Working for Facebook is a morally bankrupt position. If you are an engineer you have plenty of job opportunities available to you and there is no excuse for you to continue contributing your labor and time to a wholly malignant organization. At a certain point one has to ask how we as an industry will start dealing with those who continue to take a paycheck from Facebook even in the face of constant and horrific evidence of wholesale ethical violations and negligence.
The parent poster is calling on them to do just this with regard to Facebook.
There is nothing wrong with that call, and it doesn’t impugn your friends unless they ultimately fail to re-evaluate the company.
What about those who argued for React to move to a more reasonable license? What about those who pushed for open sourcing code and hardware in the first place?
Companies at the 25k+ employee size are complex, often internally-disagreeing enterprises. Code may be pure, but resource allocation (programmer time) is political.
Of the recent Facebook news (e.g. shadow profile and 2FA phone numbers being used for ad targeting)... "we had bugs in our code" is by far the least ethically problematic.
I think that is clearly a fallacy.
Nobody is arguing that every individual within Facebook is an unethical person.
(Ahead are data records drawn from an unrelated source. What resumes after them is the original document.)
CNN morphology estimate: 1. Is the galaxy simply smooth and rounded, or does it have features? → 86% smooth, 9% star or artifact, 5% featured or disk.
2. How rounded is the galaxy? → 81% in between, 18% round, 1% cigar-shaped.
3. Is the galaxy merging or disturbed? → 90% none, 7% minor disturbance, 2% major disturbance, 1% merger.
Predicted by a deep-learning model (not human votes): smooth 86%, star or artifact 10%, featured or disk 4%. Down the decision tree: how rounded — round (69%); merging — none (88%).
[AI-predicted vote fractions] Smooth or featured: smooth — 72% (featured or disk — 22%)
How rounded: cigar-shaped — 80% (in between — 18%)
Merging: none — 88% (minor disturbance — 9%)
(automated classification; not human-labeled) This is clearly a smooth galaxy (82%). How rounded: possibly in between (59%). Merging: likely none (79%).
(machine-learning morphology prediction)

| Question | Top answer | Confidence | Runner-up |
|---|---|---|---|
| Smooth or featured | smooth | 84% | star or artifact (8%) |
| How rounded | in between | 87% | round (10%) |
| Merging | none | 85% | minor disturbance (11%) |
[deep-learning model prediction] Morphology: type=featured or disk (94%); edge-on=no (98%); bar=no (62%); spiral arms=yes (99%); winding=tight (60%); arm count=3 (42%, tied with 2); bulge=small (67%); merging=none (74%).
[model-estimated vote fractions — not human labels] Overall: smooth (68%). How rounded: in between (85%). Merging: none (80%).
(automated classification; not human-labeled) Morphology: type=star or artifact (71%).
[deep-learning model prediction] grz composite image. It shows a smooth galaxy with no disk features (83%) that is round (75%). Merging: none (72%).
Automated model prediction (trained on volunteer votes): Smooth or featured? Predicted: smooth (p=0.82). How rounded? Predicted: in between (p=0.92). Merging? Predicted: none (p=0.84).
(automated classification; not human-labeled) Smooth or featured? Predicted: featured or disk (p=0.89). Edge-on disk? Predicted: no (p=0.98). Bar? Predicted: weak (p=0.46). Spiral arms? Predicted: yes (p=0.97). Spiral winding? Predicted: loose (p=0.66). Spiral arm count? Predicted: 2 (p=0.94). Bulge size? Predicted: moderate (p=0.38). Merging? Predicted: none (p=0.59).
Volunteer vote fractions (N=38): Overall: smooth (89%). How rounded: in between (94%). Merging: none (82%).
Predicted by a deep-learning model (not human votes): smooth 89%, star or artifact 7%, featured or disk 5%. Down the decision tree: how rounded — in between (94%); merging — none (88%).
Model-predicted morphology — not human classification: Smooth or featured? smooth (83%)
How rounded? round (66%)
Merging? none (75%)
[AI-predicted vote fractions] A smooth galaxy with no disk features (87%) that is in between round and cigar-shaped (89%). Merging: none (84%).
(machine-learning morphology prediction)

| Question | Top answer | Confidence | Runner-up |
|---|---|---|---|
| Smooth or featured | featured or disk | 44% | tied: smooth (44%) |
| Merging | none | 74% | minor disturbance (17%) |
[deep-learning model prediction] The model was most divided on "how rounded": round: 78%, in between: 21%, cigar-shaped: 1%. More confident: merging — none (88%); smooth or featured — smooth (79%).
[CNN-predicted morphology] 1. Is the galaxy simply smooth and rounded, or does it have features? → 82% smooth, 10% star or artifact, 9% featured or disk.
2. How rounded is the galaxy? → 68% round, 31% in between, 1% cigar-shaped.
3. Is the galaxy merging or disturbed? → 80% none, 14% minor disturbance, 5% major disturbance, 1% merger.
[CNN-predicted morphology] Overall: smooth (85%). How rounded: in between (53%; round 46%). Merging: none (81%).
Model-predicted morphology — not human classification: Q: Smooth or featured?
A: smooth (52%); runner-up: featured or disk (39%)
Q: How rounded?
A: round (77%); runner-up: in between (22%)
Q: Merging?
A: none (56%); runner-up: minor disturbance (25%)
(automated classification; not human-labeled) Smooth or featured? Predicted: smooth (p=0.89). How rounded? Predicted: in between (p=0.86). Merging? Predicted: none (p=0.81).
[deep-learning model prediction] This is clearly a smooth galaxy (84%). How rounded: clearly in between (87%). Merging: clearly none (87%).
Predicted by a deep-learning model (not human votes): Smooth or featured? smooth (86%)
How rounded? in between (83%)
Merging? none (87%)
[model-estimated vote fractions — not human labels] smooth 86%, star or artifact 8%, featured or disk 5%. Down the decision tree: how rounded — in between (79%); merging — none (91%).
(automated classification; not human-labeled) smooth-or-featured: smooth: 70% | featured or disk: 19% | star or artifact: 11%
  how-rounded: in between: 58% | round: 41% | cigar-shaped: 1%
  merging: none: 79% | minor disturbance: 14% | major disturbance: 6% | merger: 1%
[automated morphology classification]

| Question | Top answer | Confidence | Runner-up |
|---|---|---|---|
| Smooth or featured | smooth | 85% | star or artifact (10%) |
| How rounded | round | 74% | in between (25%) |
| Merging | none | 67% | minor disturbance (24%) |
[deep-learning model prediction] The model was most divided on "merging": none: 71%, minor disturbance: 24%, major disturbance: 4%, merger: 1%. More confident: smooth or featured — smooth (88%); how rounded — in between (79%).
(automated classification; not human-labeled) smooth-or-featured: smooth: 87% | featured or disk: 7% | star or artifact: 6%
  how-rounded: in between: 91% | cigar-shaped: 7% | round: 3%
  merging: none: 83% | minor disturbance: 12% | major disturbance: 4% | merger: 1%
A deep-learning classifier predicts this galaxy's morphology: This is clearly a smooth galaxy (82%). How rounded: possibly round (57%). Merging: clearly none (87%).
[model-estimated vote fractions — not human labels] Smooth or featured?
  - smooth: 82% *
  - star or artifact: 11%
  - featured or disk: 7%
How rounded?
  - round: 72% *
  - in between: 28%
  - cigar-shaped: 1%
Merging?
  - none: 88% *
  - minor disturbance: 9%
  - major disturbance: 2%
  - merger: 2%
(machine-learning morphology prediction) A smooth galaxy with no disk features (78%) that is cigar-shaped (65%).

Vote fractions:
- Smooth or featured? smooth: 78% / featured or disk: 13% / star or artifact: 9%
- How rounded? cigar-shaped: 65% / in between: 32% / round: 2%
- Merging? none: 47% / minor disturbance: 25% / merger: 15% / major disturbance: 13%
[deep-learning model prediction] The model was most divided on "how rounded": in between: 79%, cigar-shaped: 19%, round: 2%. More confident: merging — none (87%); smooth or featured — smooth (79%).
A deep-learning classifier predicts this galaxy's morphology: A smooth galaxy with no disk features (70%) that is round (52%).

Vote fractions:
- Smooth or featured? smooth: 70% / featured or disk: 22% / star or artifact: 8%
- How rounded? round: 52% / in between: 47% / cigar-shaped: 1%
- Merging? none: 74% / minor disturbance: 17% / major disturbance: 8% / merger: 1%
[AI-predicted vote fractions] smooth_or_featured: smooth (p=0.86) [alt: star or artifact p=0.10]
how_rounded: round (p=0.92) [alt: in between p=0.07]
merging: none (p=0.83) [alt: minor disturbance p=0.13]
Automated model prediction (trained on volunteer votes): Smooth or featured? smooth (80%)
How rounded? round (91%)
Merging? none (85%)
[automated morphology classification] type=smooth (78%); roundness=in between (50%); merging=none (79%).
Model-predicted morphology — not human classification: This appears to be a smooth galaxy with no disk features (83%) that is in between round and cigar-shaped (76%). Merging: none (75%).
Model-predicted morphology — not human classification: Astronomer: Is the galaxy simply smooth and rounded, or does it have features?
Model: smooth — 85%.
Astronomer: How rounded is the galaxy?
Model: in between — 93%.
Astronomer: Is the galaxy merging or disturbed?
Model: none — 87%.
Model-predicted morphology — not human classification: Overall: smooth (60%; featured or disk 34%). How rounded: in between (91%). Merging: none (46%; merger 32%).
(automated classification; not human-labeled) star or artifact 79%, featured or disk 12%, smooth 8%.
The argument is that the overall project is unethical and the ethical people within it should take that possibility seriously.
For more philosophical background on this idea:
And is ridiculous, for anyone who's worked in the real world.
We all make ethical compromises, and have worked for companies that made ethical decisions we didn't agree with.
That was the crux of the Nuremberg Trials: what portion of an endeavor's ethical decisions can be assigned to an individual.
The answer was "more than none, but less than all."